AIM OF THE EXERCISE => Put every line of the records below into a numbered list, omitting blank lines and leaving out the pictures.

(begin)

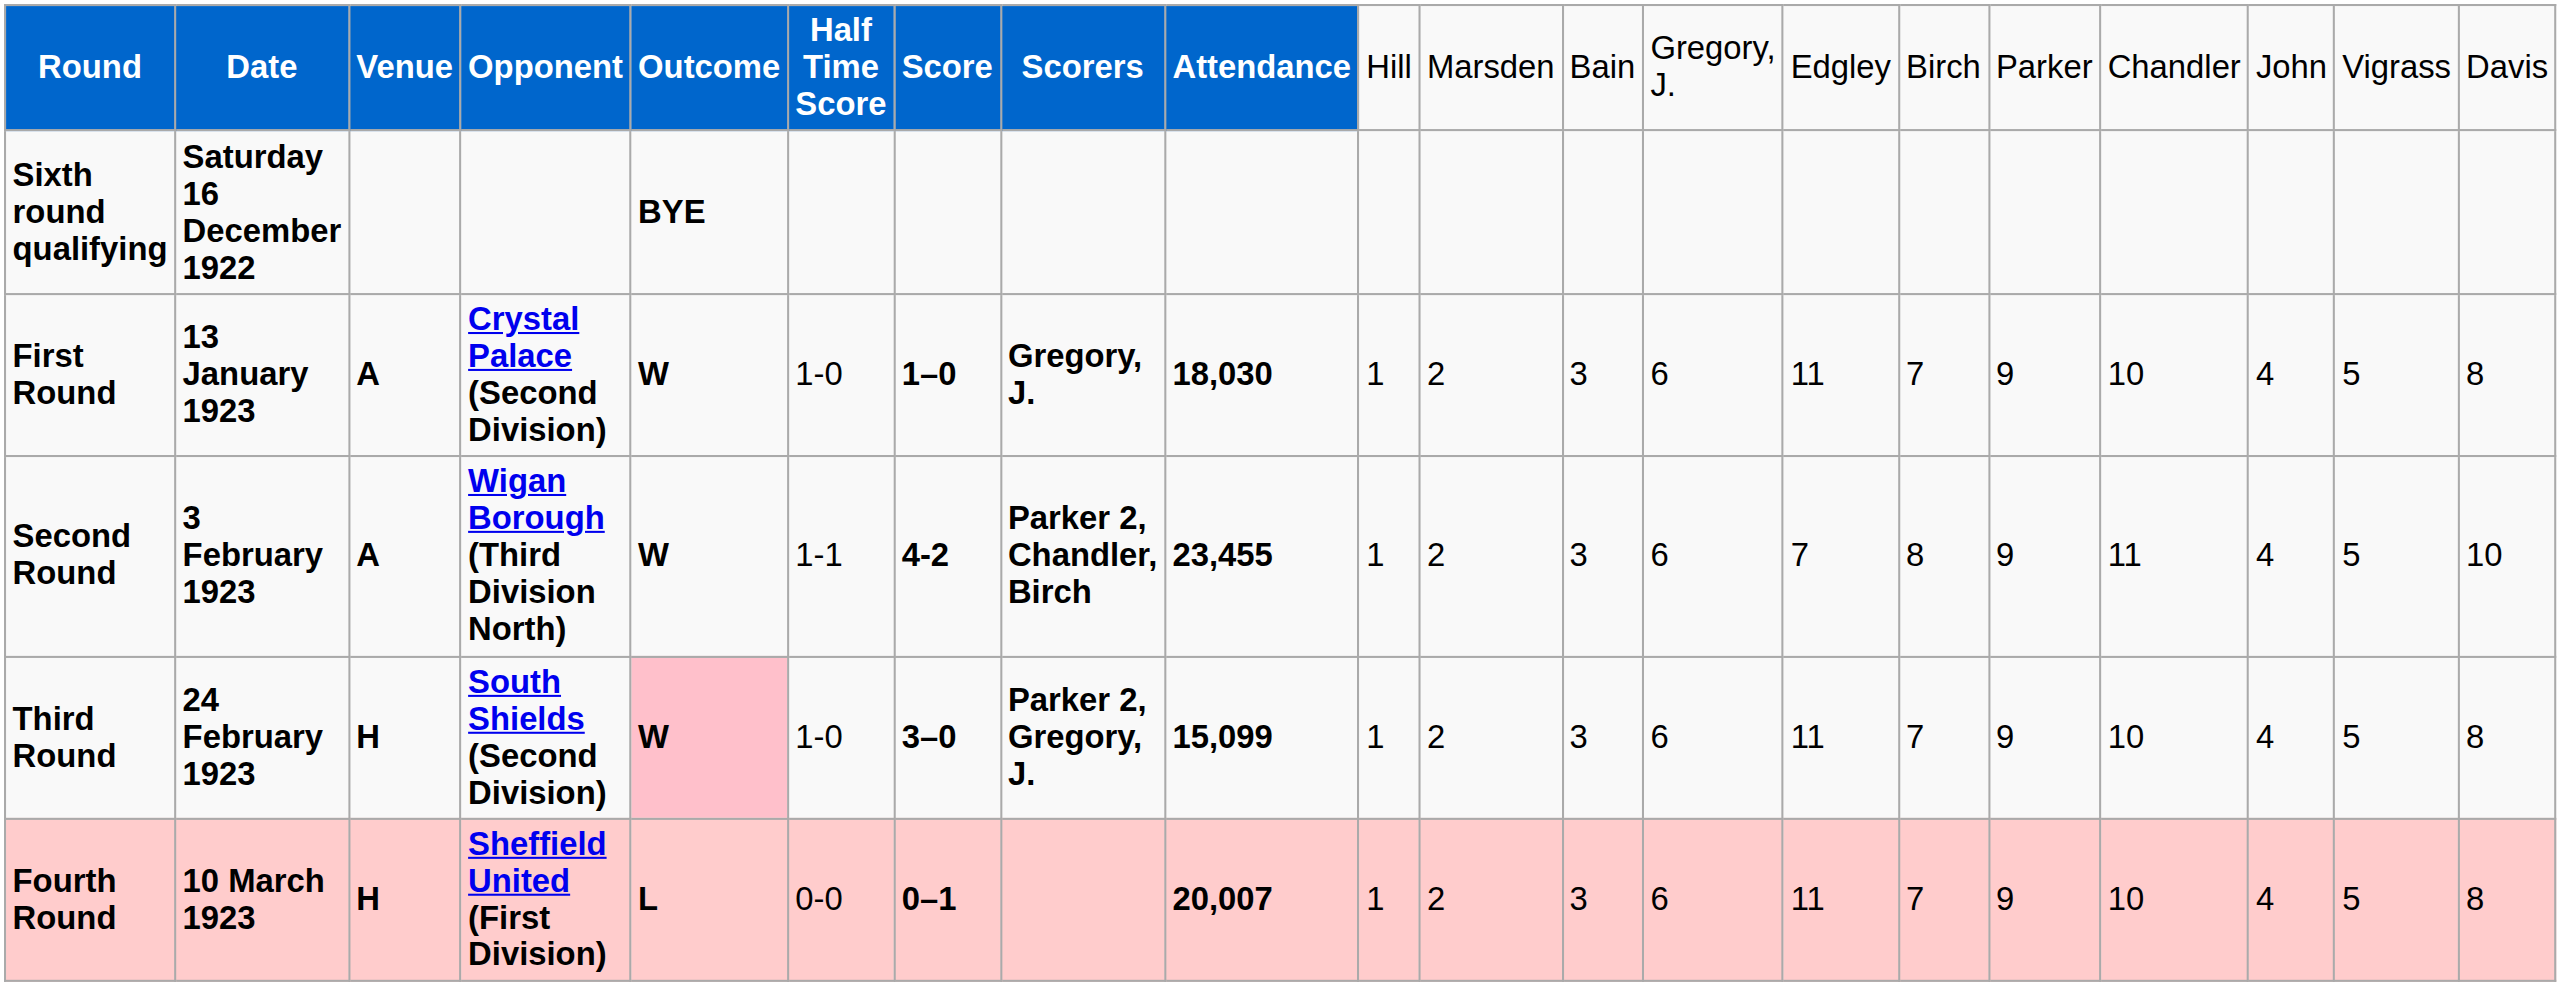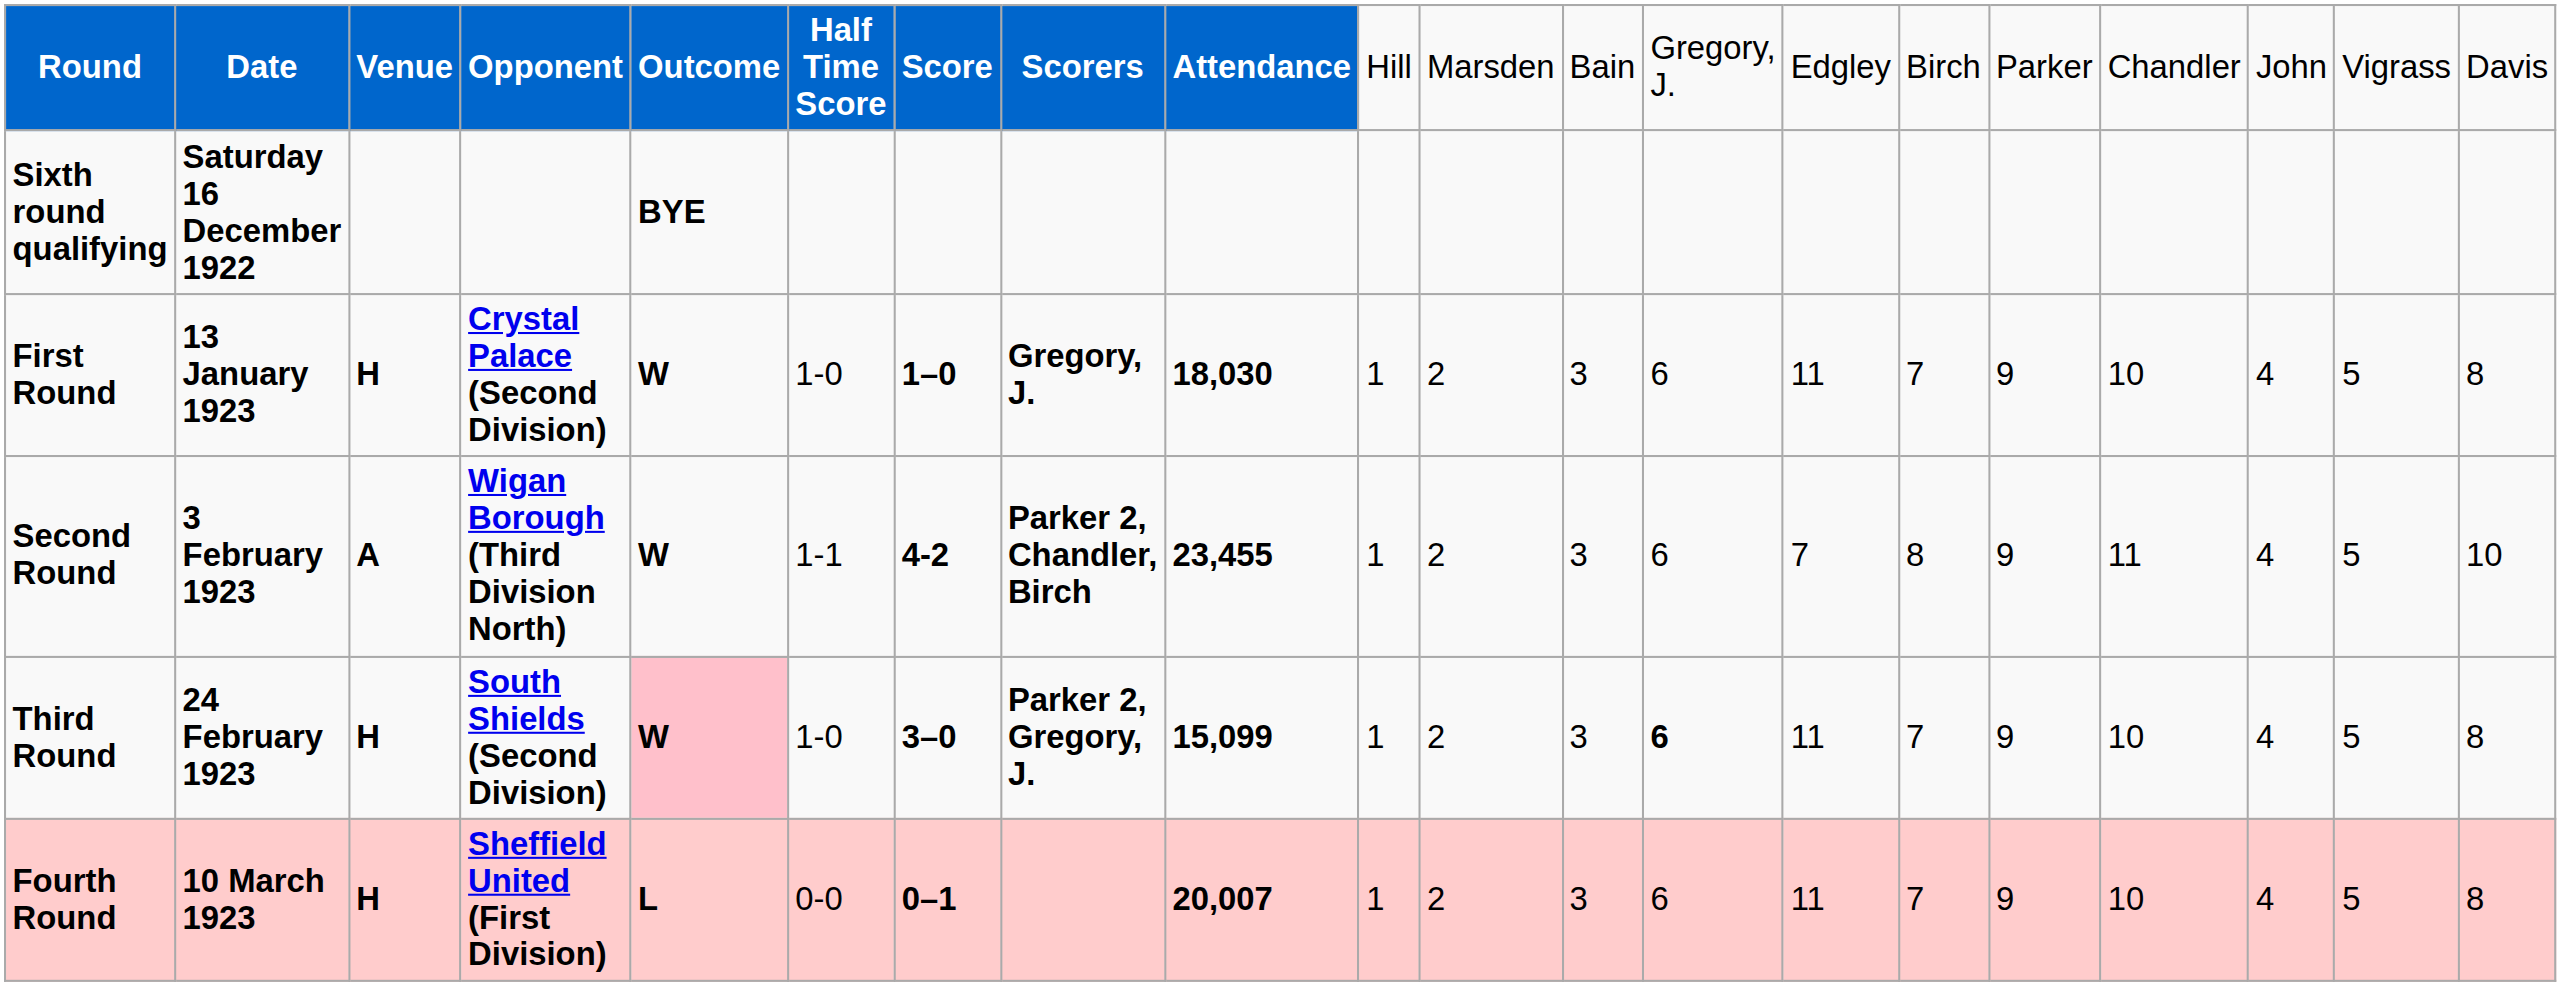First Round | column 3: A -> H
Third Round | column 13: normal -> bold
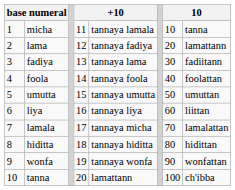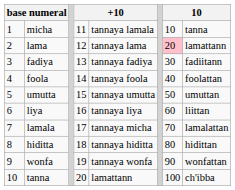lama | column 5: tannaya fadiya -> tannaya lama
lama | column 7: no background -> pink background
fadiya | column 5: tannaya lama -> tannaya fadiya
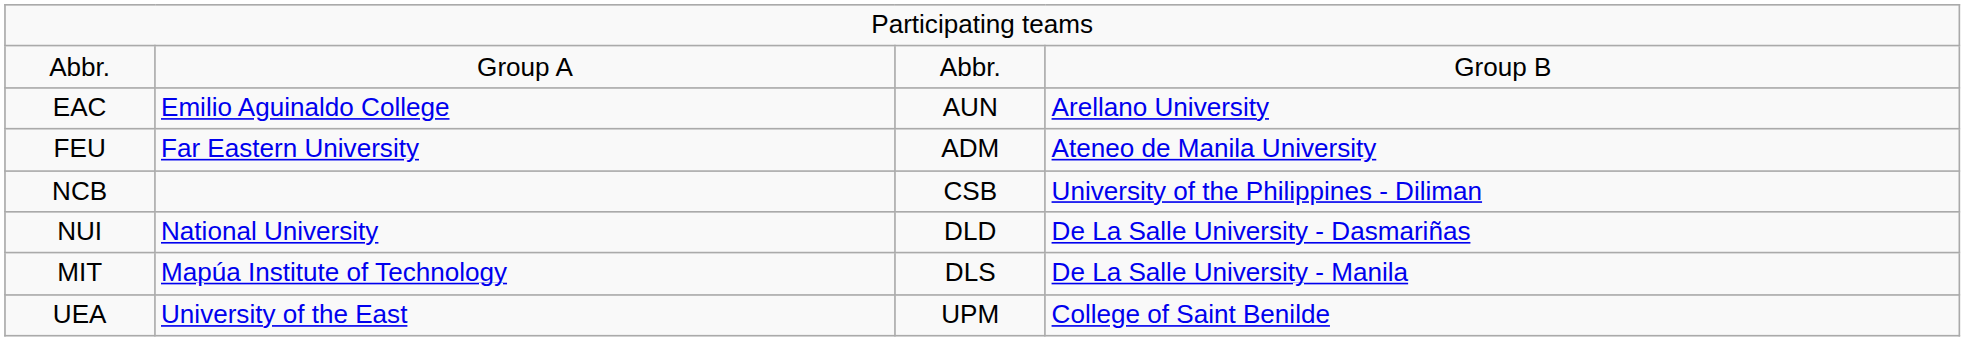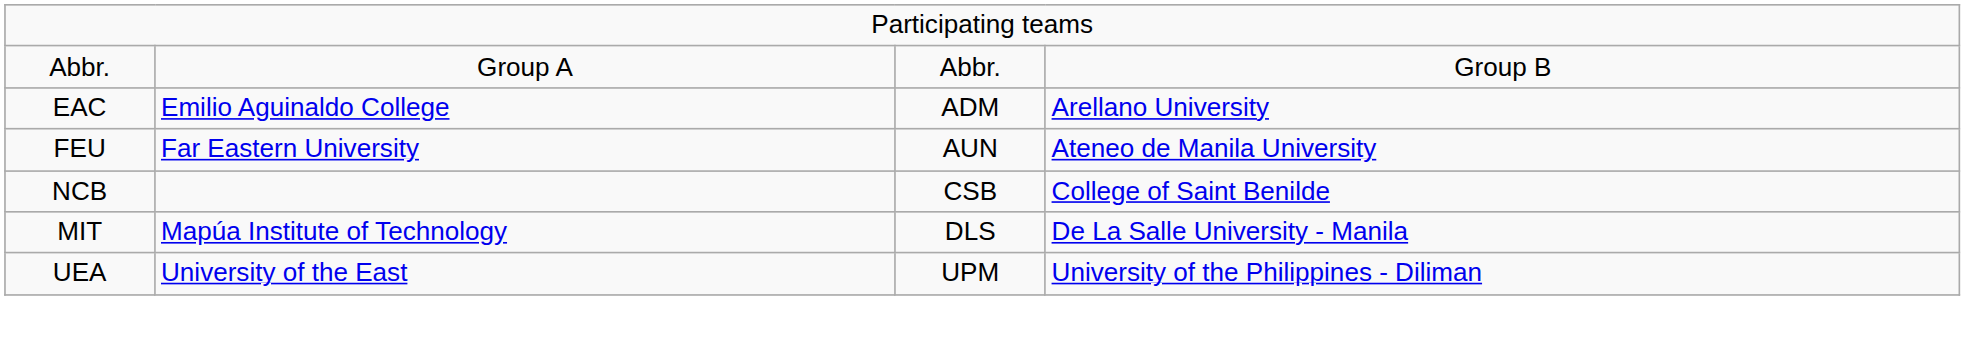EAC | column 3: AUN -> ADM
FEU | column 3: ADM -> AUN
NCB | column 4: University of the Philippines - Diliman -> College of Saint Benilde
- row: NUI | National University | DLD | De La Salle University - Dasmariñas
UEA | column 4: College of Saint Benilde -> University of the Philippines - Diliman
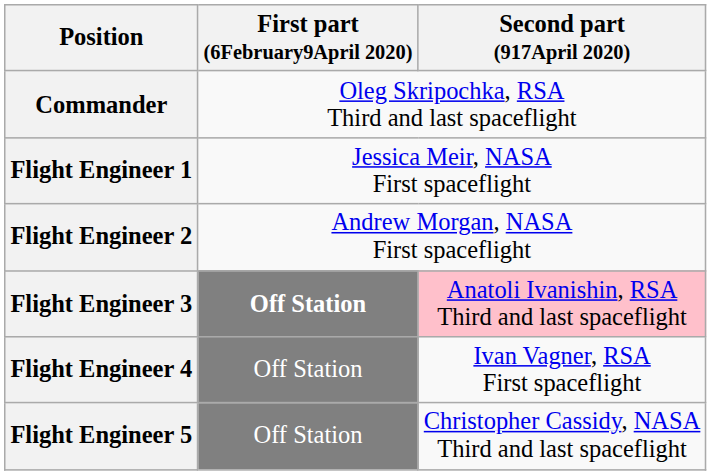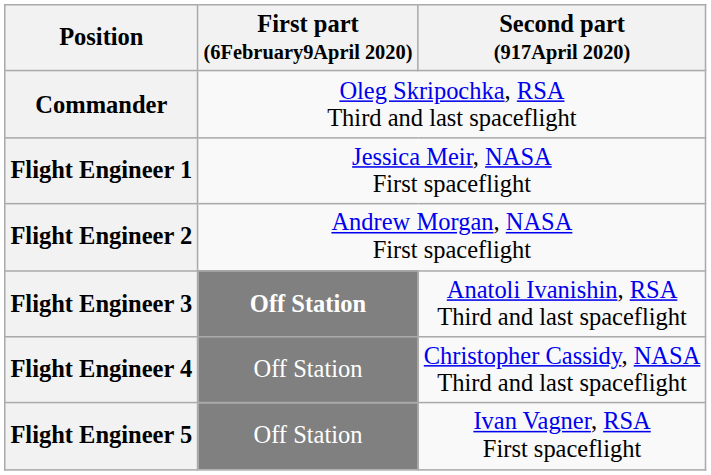Flight Engineer 3 | Second part (917April 2020): pink background -> no background
Flight Engineer 4 | Second part (917April 2020): Ivan Vagner, RSA First spaceflight -> Christopher Cassidy, NASA Third and last spaceflight
Flight Engineer 5 | Second part (917April 2020): Christopher Cassidy, NASA Third and last spaceflight -> Ivan Vagner, RSA First spaceflight
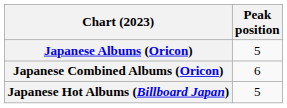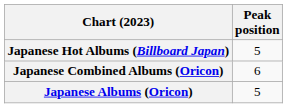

(end)

FULL ANSWER =>
1. First Round | column 3: A -> H
2. Third Round | column 13: normal -> bold
3. lama | column 5: tannaya fadiya -> tannaya lama
4. lama | column 7: no background -> pink background
5. fadiya | column 5: tannaya lama -> tannaya fadiya
6. EAC | column 3: AUN -> ADM
7. FEU | column 3: ADM -> AUN
8. NCB | column 4: University of the Philippines - Diliman -> College of Saint Benilde
9. - row: NUI | National University | DLD | De La Salle University - Dasmariñas
10. UEA | column 4: College of Saint Benilde -> University of the Philippines - Diliman
11. Flight Engineer 3 | Second part (917April 2020): pink background -> no background
12. Flight Engineer 4 | Second part (917April 2020): Ivan Vagner, RSA First spaceflight -> Christopher Cassidy, NASA Third and last spaceflight
13. Flight Engineer 5 | Second part (917April 2020): Christopher Cassidy, NASA Third and last spaceflight -> Ivan Vagner, RSA First spaceflight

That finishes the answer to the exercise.